HCCW: The Refusal of Work: Scarcity, Affect, Laziness

Maurizia Boscagli
English
UC Santa Barbara


This seminar, led by Maurizia Boscagli, UC Santa Barbara, studied the nexus of work and happiness today, at a time when work has changed into new forms (immaterial, cognitive, affective), and has become scarce. If the contemporary precarity and scarcity of work are the reasons for the most widespread psychopathy of post-Fordism and depression, what does the refusal of work (from Jules Lafargue’s celebration of laziness to Italian Autonomism’s experiences with a life against the routine of productive and leisure time during the 1970s) promise? Can the “aesthetic” quality of this life against work, which echoes both the aristocratic distance of the dandy and the opposition of the political agitator (the Surrealists, the Situationists) become the means to new social relations, to new economic forms, to a new understanding of happiness?
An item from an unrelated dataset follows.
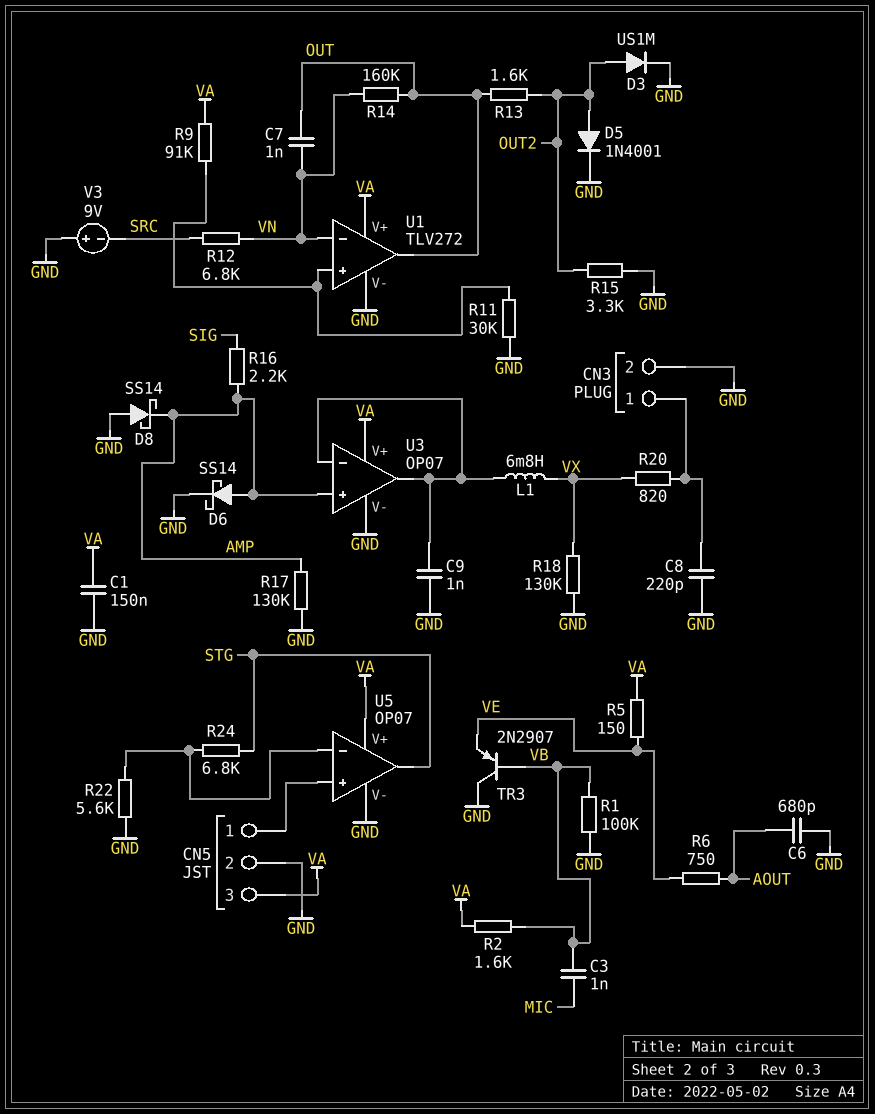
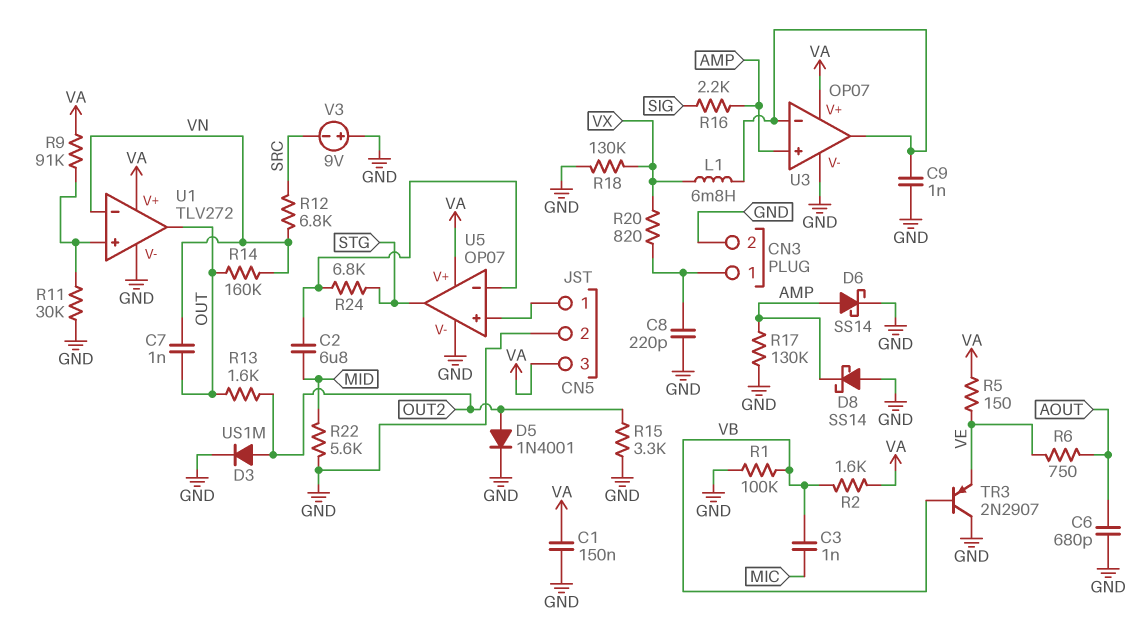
C2: none -> 6.8uF (MID, U5/in-)
R22: 5.6k (GND, U5/in-) -> 5.6k (GND, MID)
Can the refusal of work illuminate in new ways the work we do in the humanities in today’s academy?
Students in the seminar engaged in weekly discussions of readings and films that touched on neoliberalism, immaterial work, feminist viewpoints on precarious labor, and student debt, among many others. In addition to the seminar, students participated in a two-day conference entitled “Commoning Precarity: No Work, Refusal, Autonomy” that included graduate student presentations and invited speakers such as Kathie Weeks (Duke University) and Douglas Kellner (UCLA).